▶ **EXERCISE INSTRUCTIONS**:
• 1. In two sentences, summarize the text on hair loss.
• 2. From the text on hair loss, repeat word for word the part starting with "Stage 1: Anagen" and going on through "the dermal papilla.".

▶ **TEXT UNDER STUDY**:

* * * * *

There are many different causes for hair loss through out life, such as post childbirth or through menopause for women and most men will lose some hair by the time they reach adulthood. But while some hair loss is considered normal, excessive prolonged loss is not.
Of the many health conditions that can cause excessive hair loss and thinning, thyroid conditions are one of the most common. Severe and unmanaged hypothyroidism and hyperthyroidism can both result in hair loss, thinning or even balding.
The hair growth cycle:
To understand hair loss we need to begin with the understanding of hair growth.
Hair growth begins in the follicle or root under the skin, which is nourished by blood vessels that run below. Each hair undergoes 4 stages: anagen, catagen, telogen, & exogen.
Its also important to note that each hair is at at different stage of growth at any given moment.
Stage 1: Anagen
The growth phase which lasts two to seven years and determines the length of our hair.
Stage 2: Catagen
This is the regression phase ,which lasts about ten days. The hair follicle shrinks and detaches from the dermal papilla.

* * * * *

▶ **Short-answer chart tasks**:
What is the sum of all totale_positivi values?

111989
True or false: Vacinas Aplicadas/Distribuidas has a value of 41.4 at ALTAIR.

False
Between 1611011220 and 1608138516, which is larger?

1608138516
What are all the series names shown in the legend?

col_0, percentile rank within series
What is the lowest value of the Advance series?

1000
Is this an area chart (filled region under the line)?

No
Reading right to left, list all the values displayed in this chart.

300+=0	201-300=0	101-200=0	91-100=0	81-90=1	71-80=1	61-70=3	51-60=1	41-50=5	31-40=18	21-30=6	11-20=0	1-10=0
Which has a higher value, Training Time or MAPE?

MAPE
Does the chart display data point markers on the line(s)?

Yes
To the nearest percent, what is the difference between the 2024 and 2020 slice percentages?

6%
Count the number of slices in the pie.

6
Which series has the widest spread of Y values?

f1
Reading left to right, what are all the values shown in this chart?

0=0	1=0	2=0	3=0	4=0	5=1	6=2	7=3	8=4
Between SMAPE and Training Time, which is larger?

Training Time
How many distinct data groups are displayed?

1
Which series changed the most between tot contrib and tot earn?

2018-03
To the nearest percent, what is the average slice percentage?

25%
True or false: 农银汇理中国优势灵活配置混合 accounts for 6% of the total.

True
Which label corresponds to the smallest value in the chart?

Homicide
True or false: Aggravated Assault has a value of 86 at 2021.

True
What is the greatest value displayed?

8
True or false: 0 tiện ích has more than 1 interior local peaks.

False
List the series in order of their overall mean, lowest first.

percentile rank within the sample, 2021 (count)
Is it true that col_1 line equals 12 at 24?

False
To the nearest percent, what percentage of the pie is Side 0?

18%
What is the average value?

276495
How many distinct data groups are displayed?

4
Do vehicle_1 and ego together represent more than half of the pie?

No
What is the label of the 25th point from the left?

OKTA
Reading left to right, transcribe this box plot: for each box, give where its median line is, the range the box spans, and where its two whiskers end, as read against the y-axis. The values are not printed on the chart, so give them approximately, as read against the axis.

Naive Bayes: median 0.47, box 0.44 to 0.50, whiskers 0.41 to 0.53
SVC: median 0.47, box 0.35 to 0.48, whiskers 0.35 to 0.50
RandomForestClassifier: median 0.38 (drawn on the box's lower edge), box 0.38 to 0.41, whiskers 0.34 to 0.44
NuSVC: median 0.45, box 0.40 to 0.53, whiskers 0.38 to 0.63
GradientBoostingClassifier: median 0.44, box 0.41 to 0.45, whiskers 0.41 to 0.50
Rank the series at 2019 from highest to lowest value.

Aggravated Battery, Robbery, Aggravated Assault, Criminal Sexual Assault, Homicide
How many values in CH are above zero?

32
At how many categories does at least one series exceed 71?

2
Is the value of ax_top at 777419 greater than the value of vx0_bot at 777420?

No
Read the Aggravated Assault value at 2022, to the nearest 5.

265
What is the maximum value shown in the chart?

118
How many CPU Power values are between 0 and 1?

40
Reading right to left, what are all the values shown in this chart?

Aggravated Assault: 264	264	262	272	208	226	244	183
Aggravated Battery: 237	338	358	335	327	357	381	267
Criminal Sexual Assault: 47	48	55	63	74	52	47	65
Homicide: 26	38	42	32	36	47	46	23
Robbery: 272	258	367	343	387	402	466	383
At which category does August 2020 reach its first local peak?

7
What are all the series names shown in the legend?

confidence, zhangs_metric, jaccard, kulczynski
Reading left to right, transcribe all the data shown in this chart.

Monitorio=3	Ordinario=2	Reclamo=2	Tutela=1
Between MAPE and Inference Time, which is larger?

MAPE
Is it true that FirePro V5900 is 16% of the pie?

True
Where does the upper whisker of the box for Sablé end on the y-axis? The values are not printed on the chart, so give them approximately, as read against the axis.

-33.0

* * * * *

▶ **ANSWERS IN ORDER**:
• 1. Some hair loss is normal, but excessive prolonged loss is not, and thyroid conditions are among its most common causes, since severe and unmanaged hypothyroidism and hyperthyroidism can both lead to hair loss, thinning, or balding. Hair grows from a follicle nourished by blood vessels and passes through four stages, starting with the anagen growth phase of two to seven years and the catagen regression phase of about ten days.

• 2.
Stage 1: Anagen
The growth phase which lasts two to seven years and determines the length of our hair.
Stage 2: Catagen
This is the regression phase ,which lasts about ten days. The hair follicle shrinks and detaches from the dermal papilla.